WHAT TO PRODUCE: Omitting all images, give the entries that follow again exactly as they read.

[Collection entries]
* * * * * * * * *

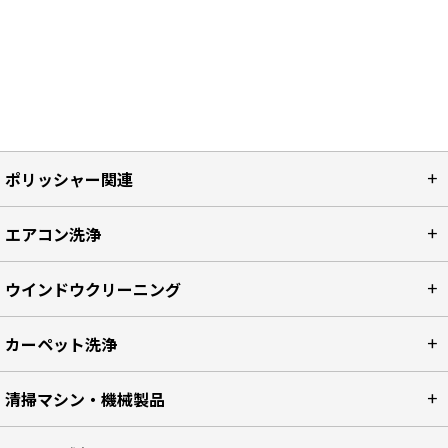
ポリッシャー関連
エアコン洗浄
ウインドウクリーニング
カーペット洗浄
清掃マシン・機械製品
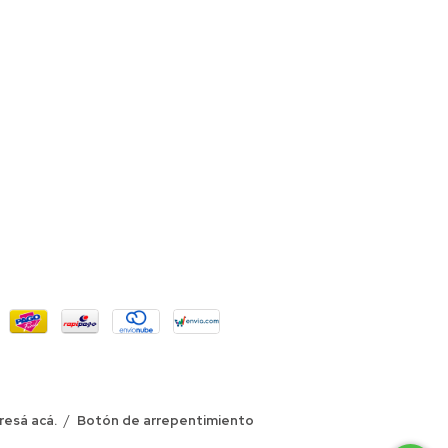
resá acá.
/
Botón de arrepentimiento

* * * * * * * * *

WORKED SOLUTION:
ポリッシャー関連
エアコン洗浄
ウインドウクリーニング
カーペット洗浄
清掃マシン・機械製品
resá acá.
/
Botón de arrepentimiento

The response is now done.